▶ _WORK REQUEST 1_: The regulation excerpt below gives several rates that an employee's employee benefit percentage can be, on either a contributions basis or a benefits basis. Name each of these rates.

▶ _EXCERPTED PASSAGE_:
Employee benefit percentages for any testing period must be determined 
on the same basis (contributions or benefits) for all plans in the 
testing group.
    (5) Determination of employee benefit percentage--(i) General rule. 
The employee benefit percentage for an employee for a testing period is 
the rate that would be determined for that employee for purposes of 
applying the general test for nondiscrimination in Sec. Sec. 
1.401(a)(4)-2, 1.401(a)(4)-3, 1.401(a)(4)-8 or 1.401(a)(4)-9, if all the 
plans in the testing group were aggregated for purposes of section 
410(b). Thus, if employee benefit percentages are determined on a 
contributions basis, each employee's employee benefit percentage is the 
aggregate normal allocation rate that would be determined for the 
employee under Sec. 1.401(a)(4)-9(b)(2)(ii)(A) (if the plans in the 
testing group include both defined benefit and defined contribution 
plans), the allocation rate that would be determined for the employee 
under Sec. 1.401(a)(4)-2(c)(2) (if the plans in the testing group 
include only defined contribution plans), or the equivalent normal 
allocation rate that would be determined for the employee under Sec. 
1.401(a)(4)-8(c)(2) (if the plans in the testing group include only 
defined benefit plans). Similarly, if employee benefit percentages are 
determined on a benefits basis, each employee's employee benefit 
percentage is the aggregate normal accrual rate that would be determined 
for the employee under Sec. 1.401(a)(4)-9(b)(2)(ii)(B), the normal 
accrual rate that would be determined for the employee under Sec. 
1.401(a)(4)-3(d), or the equivalent accrual rate that would be 
determined for the employee under Sec. 1.401(a)(4)-8(b)(2), depending 
on whether the plans in the testing group include both defined benefit 
and defined contribution plans, only defined benefit plans, or only 
defined contribution plans.
    (ii) Plans with differing plan years. If not all the plans in the 
testing group share the same plan year, Sec. 1.410(b)-7(d)(5) would 
ordinarily prohibit them from being aggregated for purposes of section 
410(b). In such a case, employee benefit percentages are determined by 
applying the rules of paragraph (d)(5)(i) of this section separately to 
each subset of plans in the testing group that share the same plan year 
(or the same accrual computation period) and aggregating the results for 
all plans in the

[[Page 563]]

testing group. Thus, an employee's employee benefit percentage is 
determined as the sum of these separate employee benefit percentages 
that are determined consistently for all the plans in the testing group 
(except for differences attributable solely to the differences in plan 
years).

▶ _RECORD EXCERPTS_:
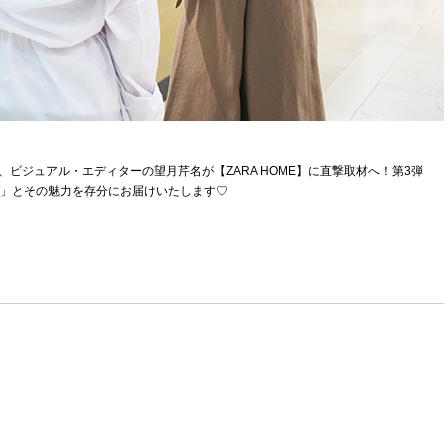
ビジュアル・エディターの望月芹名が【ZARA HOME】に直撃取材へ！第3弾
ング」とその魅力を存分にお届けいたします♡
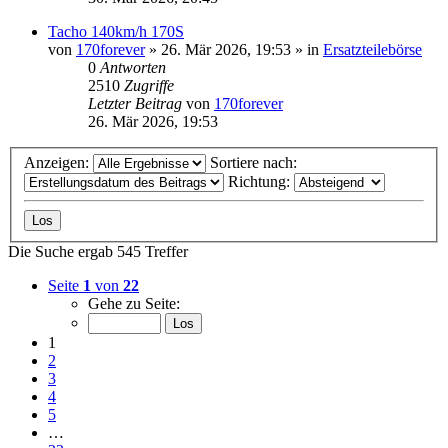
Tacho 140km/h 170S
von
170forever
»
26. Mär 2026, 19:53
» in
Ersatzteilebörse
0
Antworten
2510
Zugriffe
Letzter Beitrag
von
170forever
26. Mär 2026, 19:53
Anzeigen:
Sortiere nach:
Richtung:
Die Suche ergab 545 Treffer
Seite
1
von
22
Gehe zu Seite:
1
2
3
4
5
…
---
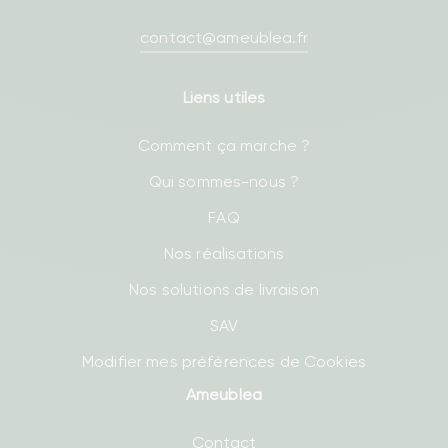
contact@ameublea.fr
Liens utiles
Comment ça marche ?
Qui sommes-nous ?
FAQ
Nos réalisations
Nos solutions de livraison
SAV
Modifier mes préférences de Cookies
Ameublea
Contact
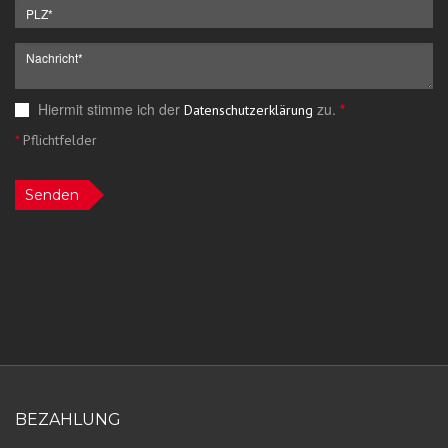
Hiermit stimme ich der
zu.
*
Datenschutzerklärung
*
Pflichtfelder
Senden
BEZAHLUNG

▶ _WORK REQUEST 2_: Reproduce the rows from the line containing "ビジュアル・エディターの望月芹名が【ZARA HOME】に直撃取材へ！第3弾" through the line containing "ング」とその魅力を存分にお届けいたします♡", inclusive.

▶ _YOUR RESPONSE 1_:
On a contributions basis:
- aggregate normal allocation rate
- allocation rate
- equivalent normal allocation rate

On a benefits basis:
- aggregate normal accrual rate
- normal accrual rate
- equivalent accrual rate

▶ _YOUR RESPONSE 2_:
ビジュアル・エディターの望月芹名が【ZARA HOME】に直撃取材へ！第3弾
ング」とその魅力を存分にお届けいたします♡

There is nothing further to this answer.